Growing up, he was an inquisitive, busy, fearless child. He learned to hunt while living on a ranch in Eastern Oregon. With his .22 in hand, no ground squirrel was ever safe. By the time he was 13 and living in Anacortes, he had earned an Oregon hunter’s safety card and was also a certified PADI diver, all early indications of what was to come later in life.

During his grade school years, Woods participated in wrestling, which became a means for channeling his grit, determination and competitiveness.

In 1989, during his senior year at Oregon City High School, he placed second in district and fifth in state in the 135-pound weight class. He also set a school record that year for career escapes, 51, and most falls in a season, 18.

Always rooting him on were his loving grandparents, Eddie and Flora Mae Croft; his mother, Cheryl, and his uncle Ed, who encouraged his nephew’s athletic pursuits.

Military service

In 1990, he joined the U.S. Navy and set a personal goal to become a SEAL. During his training, he went through “hell week” twice and then received his trident in October 1991.

At various stages in his career, he was the medical corpsman and paramedic on SEAL teams one, three and five, and served multiple tours of duty in Somalia, Iraq and Afghanistan. He also spent two years with the Navy’s exhibition parachute team, the Leapfrogs.

In 2010, Woods retired from the Navy, concluding 20 years of honorable service to his country, together with being a decorated serviceman.
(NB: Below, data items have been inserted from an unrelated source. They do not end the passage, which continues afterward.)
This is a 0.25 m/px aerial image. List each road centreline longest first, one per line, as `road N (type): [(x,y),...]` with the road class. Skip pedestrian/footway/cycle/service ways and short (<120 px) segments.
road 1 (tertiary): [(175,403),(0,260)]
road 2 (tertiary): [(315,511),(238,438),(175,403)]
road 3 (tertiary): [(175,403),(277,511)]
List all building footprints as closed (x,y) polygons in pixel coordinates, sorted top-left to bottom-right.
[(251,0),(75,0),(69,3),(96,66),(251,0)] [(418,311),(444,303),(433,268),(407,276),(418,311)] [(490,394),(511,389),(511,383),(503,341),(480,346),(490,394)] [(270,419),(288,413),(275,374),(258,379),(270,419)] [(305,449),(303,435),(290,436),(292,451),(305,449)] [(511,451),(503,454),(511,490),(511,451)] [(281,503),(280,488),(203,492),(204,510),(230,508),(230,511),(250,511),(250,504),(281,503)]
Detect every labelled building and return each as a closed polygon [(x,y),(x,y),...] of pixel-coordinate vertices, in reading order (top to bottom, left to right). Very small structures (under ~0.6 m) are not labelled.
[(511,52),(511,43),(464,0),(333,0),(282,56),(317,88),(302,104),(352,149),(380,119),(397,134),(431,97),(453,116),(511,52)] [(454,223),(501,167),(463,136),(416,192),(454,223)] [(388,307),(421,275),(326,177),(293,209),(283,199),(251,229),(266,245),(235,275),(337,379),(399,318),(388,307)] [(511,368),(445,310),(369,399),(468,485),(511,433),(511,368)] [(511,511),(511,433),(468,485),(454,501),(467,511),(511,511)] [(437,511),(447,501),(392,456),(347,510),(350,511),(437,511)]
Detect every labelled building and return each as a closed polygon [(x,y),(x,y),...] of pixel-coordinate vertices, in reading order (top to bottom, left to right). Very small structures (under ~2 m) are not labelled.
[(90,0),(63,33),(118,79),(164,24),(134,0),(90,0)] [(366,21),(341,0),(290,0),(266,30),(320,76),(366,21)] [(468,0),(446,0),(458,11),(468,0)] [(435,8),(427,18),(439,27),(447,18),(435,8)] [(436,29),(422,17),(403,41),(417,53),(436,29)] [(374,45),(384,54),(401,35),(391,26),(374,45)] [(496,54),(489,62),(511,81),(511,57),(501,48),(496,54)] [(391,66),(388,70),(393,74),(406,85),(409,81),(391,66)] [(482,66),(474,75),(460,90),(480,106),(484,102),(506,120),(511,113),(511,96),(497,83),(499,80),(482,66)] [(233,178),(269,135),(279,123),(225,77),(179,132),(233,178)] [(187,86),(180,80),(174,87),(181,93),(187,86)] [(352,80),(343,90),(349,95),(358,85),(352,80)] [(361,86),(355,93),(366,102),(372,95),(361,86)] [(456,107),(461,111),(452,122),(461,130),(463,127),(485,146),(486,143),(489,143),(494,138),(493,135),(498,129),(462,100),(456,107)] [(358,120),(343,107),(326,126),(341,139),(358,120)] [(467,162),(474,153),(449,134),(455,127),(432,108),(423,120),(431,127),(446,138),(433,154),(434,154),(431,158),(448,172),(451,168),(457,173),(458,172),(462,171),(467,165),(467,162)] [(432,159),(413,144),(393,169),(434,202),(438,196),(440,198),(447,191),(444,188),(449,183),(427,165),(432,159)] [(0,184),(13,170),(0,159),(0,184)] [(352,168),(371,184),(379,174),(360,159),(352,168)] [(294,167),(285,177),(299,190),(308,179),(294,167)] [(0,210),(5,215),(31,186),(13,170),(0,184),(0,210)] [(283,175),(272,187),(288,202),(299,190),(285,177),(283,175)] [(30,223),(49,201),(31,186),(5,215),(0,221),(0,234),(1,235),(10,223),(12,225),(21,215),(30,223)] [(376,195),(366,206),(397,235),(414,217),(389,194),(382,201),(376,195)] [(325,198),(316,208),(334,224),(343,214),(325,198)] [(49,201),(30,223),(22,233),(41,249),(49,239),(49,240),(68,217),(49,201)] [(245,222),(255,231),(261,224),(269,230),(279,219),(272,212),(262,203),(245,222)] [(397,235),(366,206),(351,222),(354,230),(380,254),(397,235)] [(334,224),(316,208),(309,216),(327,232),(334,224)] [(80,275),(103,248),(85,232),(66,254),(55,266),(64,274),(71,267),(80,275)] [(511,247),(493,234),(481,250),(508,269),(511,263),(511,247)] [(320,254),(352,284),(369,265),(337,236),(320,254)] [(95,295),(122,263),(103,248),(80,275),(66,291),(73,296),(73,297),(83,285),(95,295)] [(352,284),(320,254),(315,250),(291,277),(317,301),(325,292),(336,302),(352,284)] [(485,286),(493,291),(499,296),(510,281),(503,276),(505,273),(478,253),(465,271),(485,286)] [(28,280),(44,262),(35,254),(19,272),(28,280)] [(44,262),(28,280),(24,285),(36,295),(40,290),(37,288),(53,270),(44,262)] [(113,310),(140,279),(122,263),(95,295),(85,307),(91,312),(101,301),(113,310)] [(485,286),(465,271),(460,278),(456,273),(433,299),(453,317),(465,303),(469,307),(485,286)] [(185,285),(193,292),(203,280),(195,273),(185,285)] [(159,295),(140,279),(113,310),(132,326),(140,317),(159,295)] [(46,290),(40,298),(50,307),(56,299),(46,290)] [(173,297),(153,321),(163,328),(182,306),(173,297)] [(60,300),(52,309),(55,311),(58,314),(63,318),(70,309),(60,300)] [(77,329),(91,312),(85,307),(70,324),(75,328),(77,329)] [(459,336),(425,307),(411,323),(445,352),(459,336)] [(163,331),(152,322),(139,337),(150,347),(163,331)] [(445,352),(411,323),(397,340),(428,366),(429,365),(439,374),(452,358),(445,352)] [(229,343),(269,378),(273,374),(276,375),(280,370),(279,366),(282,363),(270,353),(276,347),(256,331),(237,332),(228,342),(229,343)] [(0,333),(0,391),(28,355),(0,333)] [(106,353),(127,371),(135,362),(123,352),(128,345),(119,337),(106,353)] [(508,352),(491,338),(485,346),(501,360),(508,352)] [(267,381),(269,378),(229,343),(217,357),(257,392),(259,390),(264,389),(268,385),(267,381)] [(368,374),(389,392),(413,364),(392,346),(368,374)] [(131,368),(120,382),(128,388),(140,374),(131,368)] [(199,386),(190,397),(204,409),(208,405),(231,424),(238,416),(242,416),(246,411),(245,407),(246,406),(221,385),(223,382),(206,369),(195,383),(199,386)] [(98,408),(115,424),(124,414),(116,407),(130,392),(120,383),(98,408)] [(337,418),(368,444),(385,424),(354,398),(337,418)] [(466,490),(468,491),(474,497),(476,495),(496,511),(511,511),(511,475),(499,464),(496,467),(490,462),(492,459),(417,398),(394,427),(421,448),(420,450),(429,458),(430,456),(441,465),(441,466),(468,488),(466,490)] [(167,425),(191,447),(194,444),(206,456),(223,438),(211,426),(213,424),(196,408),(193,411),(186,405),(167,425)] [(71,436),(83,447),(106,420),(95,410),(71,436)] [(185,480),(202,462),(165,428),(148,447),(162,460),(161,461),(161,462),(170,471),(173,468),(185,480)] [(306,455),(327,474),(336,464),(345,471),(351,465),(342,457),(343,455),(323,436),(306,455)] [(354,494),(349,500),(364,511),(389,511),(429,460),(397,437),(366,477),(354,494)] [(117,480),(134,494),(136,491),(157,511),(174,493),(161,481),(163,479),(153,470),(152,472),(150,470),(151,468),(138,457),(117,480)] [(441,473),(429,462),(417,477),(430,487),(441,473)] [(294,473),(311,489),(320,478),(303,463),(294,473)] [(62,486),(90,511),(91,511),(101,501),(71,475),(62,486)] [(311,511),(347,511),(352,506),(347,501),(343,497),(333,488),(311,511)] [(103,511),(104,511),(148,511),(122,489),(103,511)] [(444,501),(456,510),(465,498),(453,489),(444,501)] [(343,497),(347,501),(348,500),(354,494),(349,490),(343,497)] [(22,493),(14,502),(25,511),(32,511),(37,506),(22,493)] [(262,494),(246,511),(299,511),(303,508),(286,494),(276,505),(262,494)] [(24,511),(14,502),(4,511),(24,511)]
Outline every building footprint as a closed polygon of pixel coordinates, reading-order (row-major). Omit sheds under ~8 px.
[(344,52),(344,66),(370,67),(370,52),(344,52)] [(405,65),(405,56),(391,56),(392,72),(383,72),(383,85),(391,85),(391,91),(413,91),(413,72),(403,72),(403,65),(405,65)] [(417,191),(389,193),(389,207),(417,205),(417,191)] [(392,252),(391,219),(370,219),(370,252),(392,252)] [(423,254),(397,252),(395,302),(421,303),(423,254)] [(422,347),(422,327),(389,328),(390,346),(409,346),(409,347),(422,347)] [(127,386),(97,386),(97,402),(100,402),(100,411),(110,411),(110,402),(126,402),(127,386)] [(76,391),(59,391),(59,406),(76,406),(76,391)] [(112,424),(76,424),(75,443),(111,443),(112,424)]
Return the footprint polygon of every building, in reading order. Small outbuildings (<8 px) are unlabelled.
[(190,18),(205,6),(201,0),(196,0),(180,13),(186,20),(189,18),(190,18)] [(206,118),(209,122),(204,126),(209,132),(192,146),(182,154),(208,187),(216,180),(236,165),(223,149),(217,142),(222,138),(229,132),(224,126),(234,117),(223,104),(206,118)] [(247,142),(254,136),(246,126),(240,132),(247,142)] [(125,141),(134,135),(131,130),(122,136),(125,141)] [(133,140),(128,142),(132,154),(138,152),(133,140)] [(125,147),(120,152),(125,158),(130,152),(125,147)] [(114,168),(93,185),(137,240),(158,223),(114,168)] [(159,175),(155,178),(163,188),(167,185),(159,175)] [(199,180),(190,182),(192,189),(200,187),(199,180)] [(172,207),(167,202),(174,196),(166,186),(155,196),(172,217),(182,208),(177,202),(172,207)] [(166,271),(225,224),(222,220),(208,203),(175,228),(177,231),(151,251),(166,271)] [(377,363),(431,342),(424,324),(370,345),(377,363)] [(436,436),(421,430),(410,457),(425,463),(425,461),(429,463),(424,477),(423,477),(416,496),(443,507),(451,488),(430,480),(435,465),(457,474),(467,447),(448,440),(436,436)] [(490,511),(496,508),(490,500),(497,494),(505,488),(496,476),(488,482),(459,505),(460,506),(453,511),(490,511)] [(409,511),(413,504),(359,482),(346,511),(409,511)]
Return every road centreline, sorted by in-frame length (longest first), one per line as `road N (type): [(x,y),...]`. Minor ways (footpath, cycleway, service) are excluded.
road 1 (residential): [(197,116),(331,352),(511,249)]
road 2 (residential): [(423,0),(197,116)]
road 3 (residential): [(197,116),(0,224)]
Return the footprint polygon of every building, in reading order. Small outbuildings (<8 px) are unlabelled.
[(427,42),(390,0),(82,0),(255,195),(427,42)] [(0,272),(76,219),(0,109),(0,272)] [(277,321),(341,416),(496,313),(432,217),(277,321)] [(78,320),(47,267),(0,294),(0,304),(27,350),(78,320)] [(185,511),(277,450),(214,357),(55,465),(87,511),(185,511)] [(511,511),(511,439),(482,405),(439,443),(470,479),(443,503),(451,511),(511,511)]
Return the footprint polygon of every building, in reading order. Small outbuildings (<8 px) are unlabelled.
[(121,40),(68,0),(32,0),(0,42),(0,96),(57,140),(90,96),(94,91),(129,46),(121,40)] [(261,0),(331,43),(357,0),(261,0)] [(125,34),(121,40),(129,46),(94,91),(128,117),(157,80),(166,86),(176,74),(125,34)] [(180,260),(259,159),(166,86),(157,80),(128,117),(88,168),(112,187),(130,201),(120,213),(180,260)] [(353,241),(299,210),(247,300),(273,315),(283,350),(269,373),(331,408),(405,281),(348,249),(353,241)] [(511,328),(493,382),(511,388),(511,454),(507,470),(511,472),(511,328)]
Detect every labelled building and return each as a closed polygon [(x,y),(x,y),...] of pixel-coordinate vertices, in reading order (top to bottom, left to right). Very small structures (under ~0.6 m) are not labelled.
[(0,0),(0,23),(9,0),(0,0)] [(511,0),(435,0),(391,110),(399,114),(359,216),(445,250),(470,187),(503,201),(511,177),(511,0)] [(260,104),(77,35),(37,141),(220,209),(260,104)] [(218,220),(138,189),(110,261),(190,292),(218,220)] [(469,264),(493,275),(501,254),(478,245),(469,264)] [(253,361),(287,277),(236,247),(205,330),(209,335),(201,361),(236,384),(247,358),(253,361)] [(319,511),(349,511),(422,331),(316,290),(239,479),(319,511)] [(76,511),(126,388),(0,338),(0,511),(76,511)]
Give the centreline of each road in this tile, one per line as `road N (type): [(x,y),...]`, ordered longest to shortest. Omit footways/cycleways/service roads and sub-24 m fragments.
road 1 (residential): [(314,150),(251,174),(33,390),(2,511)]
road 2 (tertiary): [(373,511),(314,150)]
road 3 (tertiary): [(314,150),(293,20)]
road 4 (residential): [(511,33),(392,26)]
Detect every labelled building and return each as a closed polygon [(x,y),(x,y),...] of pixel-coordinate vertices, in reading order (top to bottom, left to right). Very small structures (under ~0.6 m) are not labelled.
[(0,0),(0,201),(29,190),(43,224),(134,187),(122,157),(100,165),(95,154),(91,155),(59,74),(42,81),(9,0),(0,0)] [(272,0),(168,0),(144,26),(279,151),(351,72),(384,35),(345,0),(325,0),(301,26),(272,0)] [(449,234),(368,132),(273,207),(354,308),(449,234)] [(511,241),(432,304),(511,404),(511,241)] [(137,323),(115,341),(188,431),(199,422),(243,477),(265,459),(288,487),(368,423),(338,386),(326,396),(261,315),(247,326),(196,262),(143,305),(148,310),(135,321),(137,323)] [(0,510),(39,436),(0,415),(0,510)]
He was a recipient of the Bronze Star with Combat V, National Defense Service Award and expert pistol and rifle medals, among other awards.

In addition to being a SEAL, he was also a board certified registered nurse in California, and had worked at the Naval Medical Center in San Diego as well as on staff at his wife’s La Jolla dental practice. For the past two years, he worked as a personal service contractor protecting American diplomatic personnel in posts ranging from Central America to the Middle East.

Woods was more than a SEAL. He was also an avid runner, surfer and car enthusiast. He was especially fond of fast cars and motorcycles and owned several Ford Cobra Mustangs that he meticulously maintained. His automotive skills were learned as a teenager at the side of his grandfather, Eddie Croft, who taught him how to maintain and repair his cars. Because Woods was extremely neat, his cars were always in immaculate condition, with the engines so clean you could eat off them.

Friends and family

Friends were also an important part of his life, and he kept in contact with them whether they lived in the San Diego area or in Oregon. Many of his friends have written tributes to him on Facebook at “Tyrone S. Woods Memorial, U.S. Navy SEAL Memorial Page,” describing him as energetic, smiling, confidant, loyal, funny and always able to make others laugh.

His fearlessness and adventurous spirit created memorable times with his high school and military friends who said that he always “had their backs.”

Glenn Stone, a long-time buddy from basic training, remembered Woods with words from Chief Tecumseh, “Seek to make your life long and its purpose in the service of your people. Prepare a noble death song for the day when you go over the great divide. ... Sing your death song and die like a hero going home.”

Woods was the father of three sons, Tyrone Jr., Hunter and Kai. Besides his children and wife, Dorothy, he is survived by his mother, Cheryl; his father, Charles, his sister, Tiffany; his uncle, Ed; several great-uncles and aunts; and numerous cousins.

Donations in Woods’ name may be made to the Oregon City High School wrestling program, in care of coach Roger Rolen, the Navy SEAL Foundation at, or to a charity of choice.


An earlier version of this online story misstated his date of death. He did not die from his injuries until the day after the embassy attack. We regret the error.